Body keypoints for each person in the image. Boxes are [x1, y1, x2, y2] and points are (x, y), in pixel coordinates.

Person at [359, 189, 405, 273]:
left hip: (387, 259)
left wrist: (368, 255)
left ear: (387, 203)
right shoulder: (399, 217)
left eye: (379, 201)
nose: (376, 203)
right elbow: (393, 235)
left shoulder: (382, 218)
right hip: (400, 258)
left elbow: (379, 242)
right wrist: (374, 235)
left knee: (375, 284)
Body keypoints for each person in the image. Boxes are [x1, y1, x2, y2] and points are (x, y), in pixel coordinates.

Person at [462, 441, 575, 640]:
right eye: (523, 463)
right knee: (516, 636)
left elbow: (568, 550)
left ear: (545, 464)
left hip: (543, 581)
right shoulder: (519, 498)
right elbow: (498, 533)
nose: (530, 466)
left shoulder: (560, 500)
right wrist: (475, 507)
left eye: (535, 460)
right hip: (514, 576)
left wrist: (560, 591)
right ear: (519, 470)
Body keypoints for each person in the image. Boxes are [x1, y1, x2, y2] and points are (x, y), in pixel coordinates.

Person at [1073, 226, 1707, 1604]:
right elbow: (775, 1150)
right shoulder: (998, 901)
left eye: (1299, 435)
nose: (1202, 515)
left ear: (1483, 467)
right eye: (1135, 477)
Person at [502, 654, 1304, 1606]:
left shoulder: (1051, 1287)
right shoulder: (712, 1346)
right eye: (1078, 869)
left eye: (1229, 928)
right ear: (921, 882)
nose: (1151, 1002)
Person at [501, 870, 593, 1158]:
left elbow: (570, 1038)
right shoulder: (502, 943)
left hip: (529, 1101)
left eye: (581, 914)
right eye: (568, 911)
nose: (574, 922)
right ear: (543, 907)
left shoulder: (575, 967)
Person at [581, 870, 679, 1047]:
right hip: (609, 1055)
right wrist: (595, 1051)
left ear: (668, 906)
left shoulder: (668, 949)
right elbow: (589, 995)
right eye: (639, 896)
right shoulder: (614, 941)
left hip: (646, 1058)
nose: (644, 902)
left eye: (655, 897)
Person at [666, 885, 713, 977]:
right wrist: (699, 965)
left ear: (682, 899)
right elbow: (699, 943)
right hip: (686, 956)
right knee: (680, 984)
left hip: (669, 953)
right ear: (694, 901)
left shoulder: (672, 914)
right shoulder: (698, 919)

--

From the line that holds "right hip: (609, 1055)" down to the last line of the material, copy every line exactly and add nothing.

right hip: (609, 1055)
right wrist: (595, 1051)
left ear: (668, 906)
left shoulder: (668, 949)
right elbow: (589, 995)
right eye: (639, 896)
right shoulder: (614, 941)
left hip: (646, 1058)
nose: (644, 902)
left eye: (655, 897)
Person at [666, 885, 713, 977]:
right wrist: (699, 965)
left ear: (682, 899)
right elbow: (699, 943)
right hip: (686, 956)
right knee: (680, 984)
left hip: (669, 953)
right ear: (694, 901)
left shoulder: (672, 914)
right shoulder: (698, 919)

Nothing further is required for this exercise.